L'importance militaire réside dans le contrôle total sur le Mont Hermon des deux côtés, syrien et libanais, car il offre – en tant que point le plus élevé de la région à 2800 mètres d'altitude – un avantage de "découverte géographique large" sur de vastes régions comprenant :

La capitale syrienne Damas : située à seulement 40 kilomètres.

Le territoire libanais : dévoile la plaine de la Bekaa et le Sud-Liban, ainsi que le Nord d'Israël, où cette altitude permet aux forces contrôlantes de bénéficier d'une supériorité de feu et d'une capacité à surveiller les mouvements sans obstacles géographiques.

Le déploiement sur le terrain en Syrie et au Liban

En Syrie : la ligne jaune s'étend depuis la jonction de la frontière jordanienne avec le Golan occupé jusqu'au Mont Hermon, sur une superficie dépassant 23 000 hectares, qui était occupée par les forces de l'ONU de désengagement.

Depuis 1967, Israël occupe la majeure partie du Golan, et a exploité la situation en Syrie après la chute du régime de Bachar el-Assad, occupant ainsi la zone tampon syrienne, et a annoncé l'effondrement de l'accord de désengagement entre les deux parties en 1974.

Au Liban : la ligne jaune s'étend le long de la frontière avec une profondeur allant jusqu'à 10 kilomètres et une superficie de plus de 65 000 hectares, atteignant la mer Méditerranée.

La surveillance électronique et l'avantage technique

L'importance ne s'arrête pas aux reliefs montagneux, mais s'étend également aux côtes, puisque la ligne atteint le "champ de Kana" de gaz en mer, où l'armée d'occupation cherche à transformer la région en un centre technique avancé.

Ce site est idéal pour l'installation de systèmes de radars, de stations d'écoute, de systèmes d'alerte précoce et de tours de communication. Ces équipements donnent à l'occupation un pouvoir exceptionnel pour :

Surveiller les mouvements aériens et brouiller électroniquement.

Suivre les mouvements des forces militaires avant leur arrivée aux forces israéliennes.

Avec ce plan, Israël cherche à transformer les reliefs naturels en Syrie et au Liban en un mur de protection, et en des outils avancés de surveillance et d'alerte lui conferant l'avantage et la supériorité sur le terrain dans toute confrontation future.
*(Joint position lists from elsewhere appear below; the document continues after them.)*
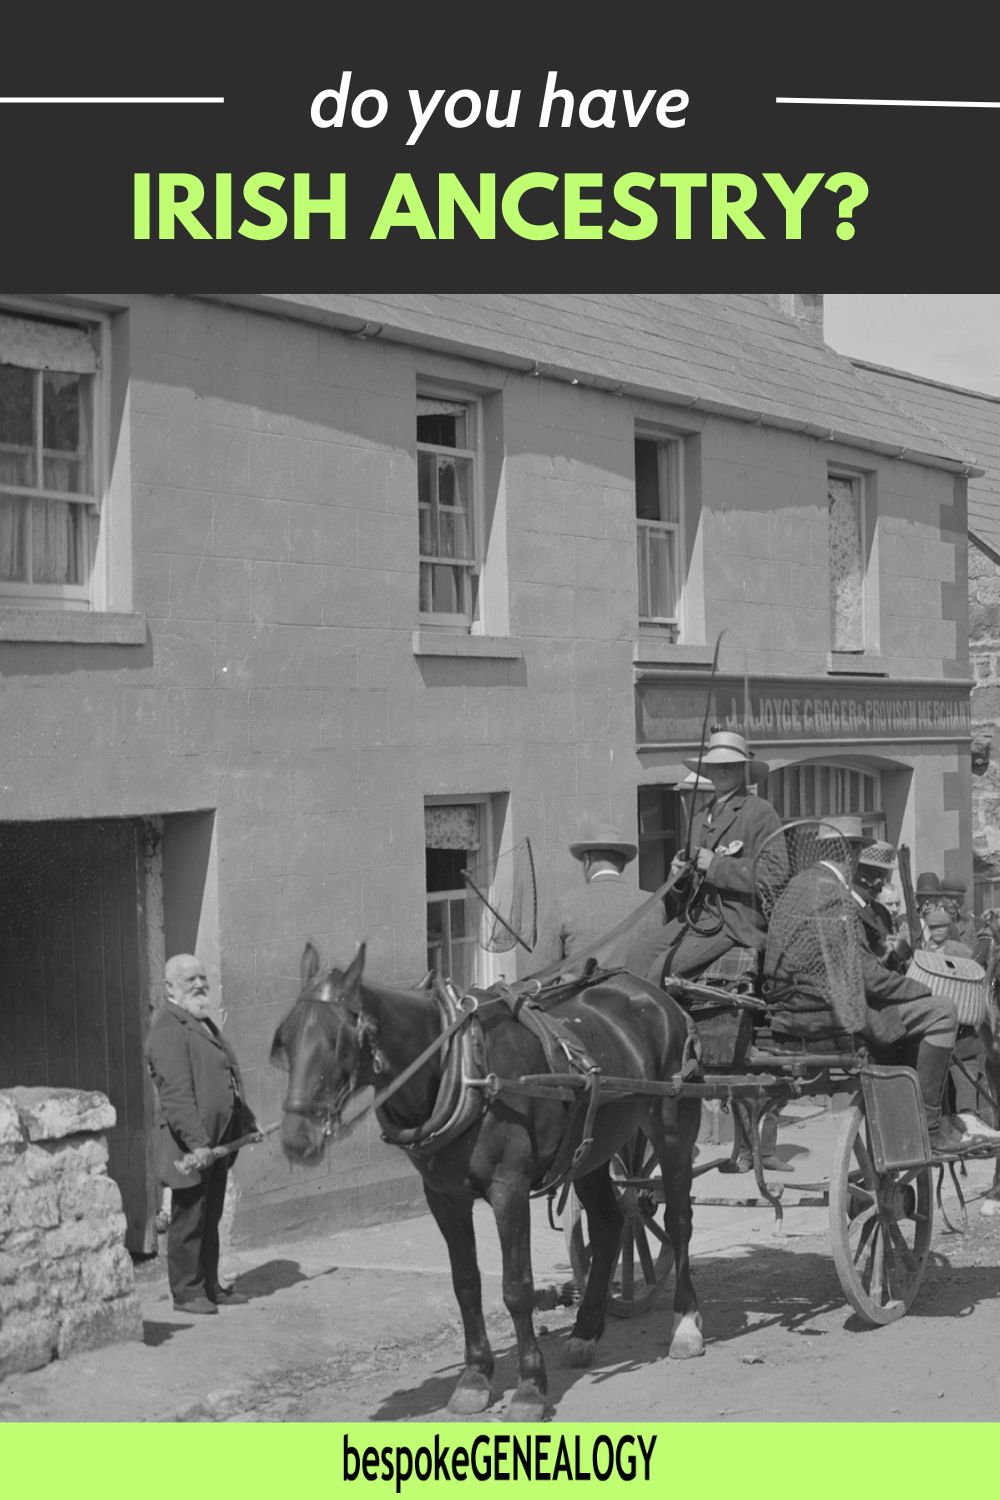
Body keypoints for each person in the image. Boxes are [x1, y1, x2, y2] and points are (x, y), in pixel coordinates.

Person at [763, 818, 965, 1157]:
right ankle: (928, 1127)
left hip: (792, 1004)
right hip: (830, 1013)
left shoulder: (802, 883)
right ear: (853, 853)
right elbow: (869, 979)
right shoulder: (833, 896)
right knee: (944, 1011)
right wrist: (923, 988)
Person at [145, 955, 258, 1313]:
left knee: (209, 1216)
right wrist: (197, 1143)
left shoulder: (201, 1021)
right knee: (189, 1217)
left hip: (218, 1141)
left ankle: (210, 1286)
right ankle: (187, 1292)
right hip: (191, 1144)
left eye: (202, 978)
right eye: (189, 979)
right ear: (169, 988)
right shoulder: (168, 1027)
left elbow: (227, 1079)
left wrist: (246, 1122)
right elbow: (176, 1096)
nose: (198, 984)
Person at [640, 729, 782, 986]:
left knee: (662, 972)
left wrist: (716, 865)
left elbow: (774, 874)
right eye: (716, 766)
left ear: (744, 770)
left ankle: (675, 1026)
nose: (722, 771)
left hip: (734, 922)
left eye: (730, 765)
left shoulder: (759, 812)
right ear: (708, 770)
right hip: (695, 917)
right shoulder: (699, 817)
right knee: (637, 958)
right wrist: (679, 876)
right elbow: (688, 885)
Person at [532, 821, 665, 976]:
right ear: (622, 865)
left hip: (580, 998)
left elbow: (539, 974)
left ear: (587, 861)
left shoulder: (565, 904)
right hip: (640, 996)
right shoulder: (653, 904)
Jeudi soir, le président américain Donald Trump a annoncé un cessez-le-feu au Liban pour 10 jours après des discussions qu'il a qualifiées d'excellentes avec le président libanais Joseph Aoun et Netanyahou, appelant les deux parties à se rendre à la Maison Blanche pour mener "les premières négociations sérieuses entre Israël et le Liban depuis 1983".